A clue is revealed when Indyk concludes that America must “eschew never-ending wars and grandiose objectives.” The examples he gives—pushing Iran out of Syria, overthrowing Iran’s ayatollahs or resolving the Israeli-Palestinian conflict—are certainly grandiose but should by no means be eschewed. These are strategic objectives crucial to the long-run flourishing of the Middle East. Were the U.S. to forsake this expansive strategy or the means to achieve it, the nations and partners and movements that look to the United States for protection and assistance in this domain would make other arrangements far less conducive to U.S. interests, to say nothing of U.S. ideals.

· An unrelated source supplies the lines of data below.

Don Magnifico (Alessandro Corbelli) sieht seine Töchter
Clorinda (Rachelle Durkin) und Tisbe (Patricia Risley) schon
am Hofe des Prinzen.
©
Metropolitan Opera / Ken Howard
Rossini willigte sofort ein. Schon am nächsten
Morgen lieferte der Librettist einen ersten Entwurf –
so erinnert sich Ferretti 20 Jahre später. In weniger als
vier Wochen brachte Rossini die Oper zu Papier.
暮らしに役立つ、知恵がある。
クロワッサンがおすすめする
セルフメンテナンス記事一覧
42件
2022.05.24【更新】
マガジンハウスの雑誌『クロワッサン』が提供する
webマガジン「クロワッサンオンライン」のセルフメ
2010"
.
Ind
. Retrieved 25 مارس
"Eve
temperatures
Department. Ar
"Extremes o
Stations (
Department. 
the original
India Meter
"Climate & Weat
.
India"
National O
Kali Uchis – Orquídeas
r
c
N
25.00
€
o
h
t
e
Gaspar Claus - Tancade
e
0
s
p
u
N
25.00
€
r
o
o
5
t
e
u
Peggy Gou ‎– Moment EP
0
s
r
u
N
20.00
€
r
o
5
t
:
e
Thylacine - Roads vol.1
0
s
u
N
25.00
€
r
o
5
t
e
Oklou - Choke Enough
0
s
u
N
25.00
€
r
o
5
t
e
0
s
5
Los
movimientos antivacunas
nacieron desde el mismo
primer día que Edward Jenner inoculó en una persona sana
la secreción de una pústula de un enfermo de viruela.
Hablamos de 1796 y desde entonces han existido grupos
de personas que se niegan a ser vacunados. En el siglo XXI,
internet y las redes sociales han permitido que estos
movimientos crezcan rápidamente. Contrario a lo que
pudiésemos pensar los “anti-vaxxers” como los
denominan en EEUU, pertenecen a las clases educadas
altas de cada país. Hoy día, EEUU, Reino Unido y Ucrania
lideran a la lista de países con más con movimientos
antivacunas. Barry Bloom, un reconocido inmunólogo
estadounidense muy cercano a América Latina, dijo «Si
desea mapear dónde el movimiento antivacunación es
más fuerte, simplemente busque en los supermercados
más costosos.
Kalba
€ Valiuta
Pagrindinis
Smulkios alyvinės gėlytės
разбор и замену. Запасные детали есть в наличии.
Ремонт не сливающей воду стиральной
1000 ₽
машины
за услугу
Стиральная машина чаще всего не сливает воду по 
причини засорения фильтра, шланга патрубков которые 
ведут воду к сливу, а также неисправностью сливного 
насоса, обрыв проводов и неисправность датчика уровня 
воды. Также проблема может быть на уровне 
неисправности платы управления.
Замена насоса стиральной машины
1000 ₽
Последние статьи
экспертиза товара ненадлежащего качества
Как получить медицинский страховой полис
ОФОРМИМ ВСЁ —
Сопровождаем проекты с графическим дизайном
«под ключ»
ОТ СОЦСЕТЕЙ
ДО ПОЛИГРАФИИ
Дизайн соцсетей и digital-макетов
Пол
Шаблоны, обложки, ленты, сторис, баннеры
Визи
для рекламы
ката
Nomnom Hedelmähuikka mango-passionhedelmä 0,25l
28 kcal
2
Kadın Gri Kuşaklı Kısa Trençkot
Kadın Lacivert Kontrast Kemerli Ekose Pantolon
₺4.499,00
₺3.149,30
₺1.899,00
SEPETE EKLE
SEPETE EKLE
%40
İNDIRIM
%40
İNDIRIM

A few years back, Indyk wrote in favor of a “global strategy” for the United States premised on discharging its far-flung responsibilities and securing its strategic, political and economic interests across the world. “It cannot focus on one critical region to the detriment of others.” He left no doubt in that essay that the Middle East was vital to U.S. interests, and could not be left to its own devices. The Obama administration, he claimed, was jeopardizing those interests by its callous disregard for the “difficult struggle for democracy in the Arab world” and its failure to lead “the effort to bring about a peaceful democratic outcome in Syria.” The transition to democracy in Syria was never going to be peaceful so long as Bashar Assad remained on the throne, but Indyk’s instinct was right that the failure to even try to bring down the tyrant in Damascus was a shameful abdication of U.S. foreign policy.

It’s a pity that Indyk forgot what he once knew: that the surest way for the United States to cease to be a global power is to cede prestige and influence in any critical region. By any reasonable measure, the Middle East will continue to be such a region for the foreseeable future.